Now, she says, there should be aggressive timelines for implementing some of these recommendations.
Life inside the chamber
Now, after roughly four months in the chamber, Omidvar says she was “naive” about parliamentary procedure and still has much to learn — which isn’t easy — in this area.
Meanwhile, she says she loves working on legislation — from the bill on Air Canada’s centres of excellence to physician-assisted dying to citizenship.
“I love the fact that at the Senate we get to see how the country really works and we are able to put our finger on it,” she said. “It’s absolutely fantastic.”

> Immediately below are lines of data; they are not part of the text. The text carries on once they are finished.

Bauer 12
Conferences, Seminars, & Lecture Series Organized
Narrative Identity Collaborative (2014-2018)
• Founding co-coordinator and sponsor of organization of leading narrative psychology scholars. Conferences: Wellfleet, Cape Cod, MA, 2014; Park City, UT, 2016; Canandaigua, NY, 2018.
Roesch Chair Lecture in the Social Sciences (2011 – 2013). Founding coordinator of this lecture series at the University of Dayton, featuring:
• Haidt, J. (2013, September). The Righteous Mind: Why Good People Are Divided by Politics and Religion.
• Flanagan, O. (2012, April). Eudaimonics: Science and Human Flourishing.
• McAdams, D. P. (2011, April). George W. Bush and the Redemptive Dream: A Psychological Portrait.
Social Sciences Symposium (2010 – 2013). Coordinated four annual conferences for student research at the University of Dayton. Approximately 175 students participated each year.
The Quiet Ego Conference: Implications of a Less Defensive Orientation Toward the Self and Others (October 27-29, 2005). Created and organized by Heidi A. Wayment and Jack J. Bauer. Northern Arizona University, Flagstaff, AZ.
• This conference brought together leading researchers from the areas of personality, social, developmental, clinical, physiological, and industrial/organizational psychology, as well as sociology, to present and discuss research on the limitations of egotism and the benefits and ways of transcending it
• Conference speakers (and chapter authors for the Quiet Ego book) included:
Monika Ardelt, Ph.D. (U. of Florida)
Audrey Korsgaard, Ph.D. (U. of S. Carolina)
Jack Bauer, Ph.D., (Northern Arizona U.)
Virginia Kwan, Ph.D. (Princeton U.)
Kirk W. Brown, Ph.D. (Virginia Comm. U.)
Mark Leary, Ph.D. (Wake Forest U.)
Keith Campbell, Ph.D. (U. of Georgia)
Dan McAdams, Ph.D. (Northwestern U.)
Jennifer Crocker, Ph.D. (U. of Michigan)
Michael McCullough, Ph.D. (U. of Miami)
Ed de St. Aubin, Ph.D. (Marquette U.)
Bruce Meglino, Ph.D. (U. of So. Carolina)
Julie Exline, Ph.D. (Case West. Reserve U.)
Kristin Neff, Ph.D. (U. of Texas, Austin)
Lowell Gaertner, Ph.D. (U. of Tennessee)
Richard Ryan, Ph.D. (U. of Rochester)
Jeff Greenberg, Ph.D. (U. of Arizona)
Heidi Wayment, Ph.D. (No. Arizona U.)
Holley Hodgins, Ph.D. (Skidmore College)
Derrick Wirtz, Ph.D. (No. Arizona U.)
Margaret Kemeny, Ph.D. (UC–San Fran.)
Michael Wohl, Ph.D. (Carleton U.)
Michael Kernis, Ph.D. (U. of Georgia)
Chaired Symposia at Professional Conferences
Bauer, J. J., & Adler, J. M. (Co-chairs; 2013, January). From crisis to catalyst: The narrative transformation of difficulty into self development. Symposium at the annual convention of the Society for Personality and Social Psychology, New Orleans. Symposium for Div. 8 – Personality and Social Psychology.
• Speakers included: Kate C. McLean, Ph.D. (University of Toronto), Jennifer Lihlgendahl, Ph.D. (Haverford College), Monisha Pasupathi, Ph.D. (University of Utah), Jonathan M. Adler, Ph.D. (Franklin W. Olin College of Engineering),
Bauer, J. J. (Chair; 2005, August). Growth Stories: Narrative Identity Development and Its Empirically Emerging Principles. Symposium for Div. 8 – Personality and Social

The third part, Omidvar says, involves learning how “to be more of a politician,” which is “completely new” to her.
“So, I have a very steep learning curve that I’m just beginning.”
In order to climb that curve Omidvar says she’s going to ask some of her colleagues to coach her on parliamentary procedure, an approach she thinks will be the most effective for her.
Plus, “I will keep open lines of communication with senators who oppose my point of view or support my point of view,” she said.
This goes for senators in any of the three camps — Conservative, Liberal or independent.
“I’ve been appointed as an independent and I intend to use that independence to create alliances…where I can.”
Although she introduced the government’s citizenship bill on the first day of the Senate’s fall sitting, Omidvar says she doesn’t have any plans to move another piece of legislation.
However, the rookie senator says that legislation is only one instrument — and that she’s currently trying to learn about each of the tools in her figurative toolbox. Senators can, for example, launch inquiries, ask questions and write or lead reports.
“I think it’s easy to go to legislation, but I think there’s lots one can do along with legislation.”